About 1,000 police took part in the raids, which included searches of the offices of a pollster and a law firm.
“The Chinese Communist Party has further turned the screw in Hong Kong,” said Chris Patten, the last British governor of Hong Kong. “Liberal democracies around the world must continue to speak out against the brutal destruction of a free society.”
Mr. Patten said the West should get tougher with China and scolded the European Commission for seeking a trade deal with Beijing.
“We should not be seeking to contain China but to constrain the Chinese Communist Party,” Mr. Patten said.
Hong Kong Secretary for Security John Lee said those arrested had planned to cause “serious damage” to society and that authorities would not tolerate subversive acts.
“The operation today targets the active elements who are suspected to be involved in the crime of overthrowing or interfering seriously to destroy the Hong Kong government’s legal execution of duties,” Mr. Lee told reporters.
The arrests will further raise alarm that Hong Kong has taken a swift authoritarian turn.
Critics say the June 2020 security law crushes wide-ranging freedoms promised when the city returned to Chinese rule in 1997 and the arrests place China further on a collision course with the United States just as Joe Biden prepares to take over the presidency.
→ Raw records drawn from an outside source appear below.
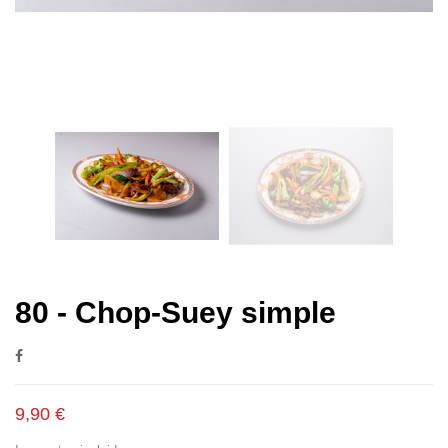
80 - Chop-Suey simple
9,90 €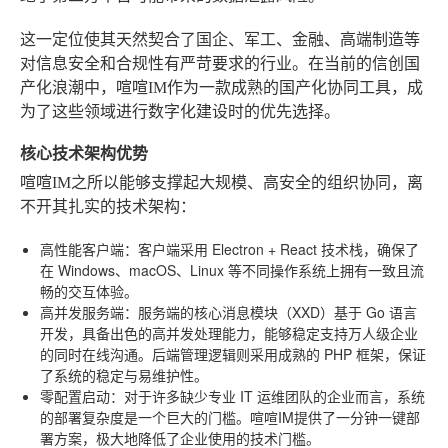
这一定位使其天然契合了国企、军工、金融、高端制造等
对信息安全和合规性有严苛要求的行业。在当前的信创国
产化浪潮中，喧喧IM作为一款成熟的国产化协同工具，成
为了这些领域进行数字化建设时的优先选择。
核心技术架构优势
喧喧IM之所以能够支撑起大规模、高安全的组织协同，离
不开其扎实的技术架构：
高性能客户端
：客户端采用 Electron + React 技术栈，确保了
在 Windows、macOS、Linux 等不同操作系统上拥有一致且流
畅的交互体验。
高并发服务端
：服务端的核心消息模块（XXD）基于 Go 语言
开发，具备出色的高并发处理能力，能够稳定支持万人级企业
的同时在线沟通。后端管理逻辑则采用成熟的 PHP 框架，保证
了系统的稳定与易维护性。
零配置启动
：对于许多缺少专业 IT 运维团队的企业而言，系统
的部署复杂度是一个巨大的门槛。喧喧IM提供了一分钟一键部
署方案，极大地降低了企业使用的技术门槛。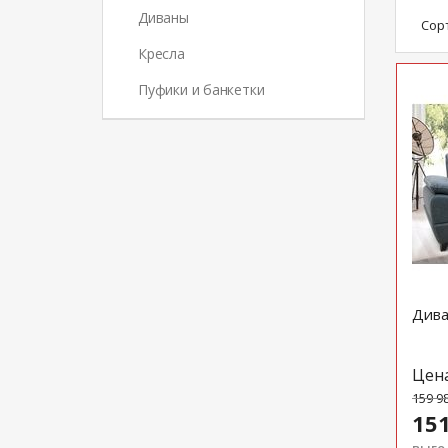
Диваны
Сор
Кресла
Пуфики и банкетки
Дива
Цен
159 9
151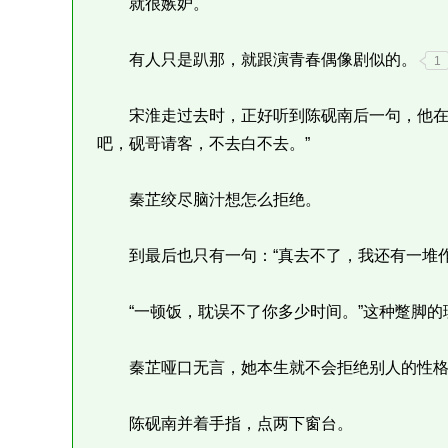
就很嫉妒。
有人只是趴那，就跟演青春偶像剧似的。
1
宋淮走过去时，正好听到陈砚南后一句，他在窗
吧，砚哥请客，不去白不去。”
秦芷绞尽脑汁想怎么拒绝。
到最后也只有一句：“真去不了，我还有一堆作
“一顿饭，耽误不了你多少时间。”这种蹩脚的
秦芷哑口无言，她本生就不会拒绝别人的性格
陈砚南并着手指，点两下窗台。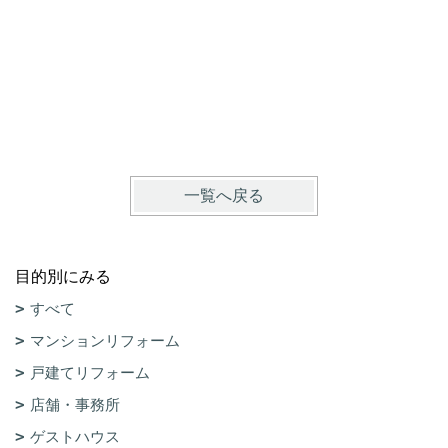
一覧へ戻る
目的別にみる
すべて
マンションリフォーム
戸建てリフォーム
店舗・事務所
ゲストハウス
The security law punishes what China broadly defines as secession, subversion, terrorism and collusion with foreign forces with up to life in jail.
The Hong Kong and Beijing governments say it is vital to plug holes in national security defenses exposed by months of sometimes violent anti-government and anti-China protests that rocked the global financial hub in 2019.
In response to the law, Washington imposed sanctions on local and Beijing officials and several countries suspended extradition treaties.
Since its imposition, leading activists such as media tycoon Jimmy Lai have been arrested, some democratic lawmakers have been disqualified, activists have fled into exile and protest slogans and songs have been declared illegal.
Taiwan’s government said Hong Kong had changed from the “pearl of the Orient” to “purgatory of the Orient.”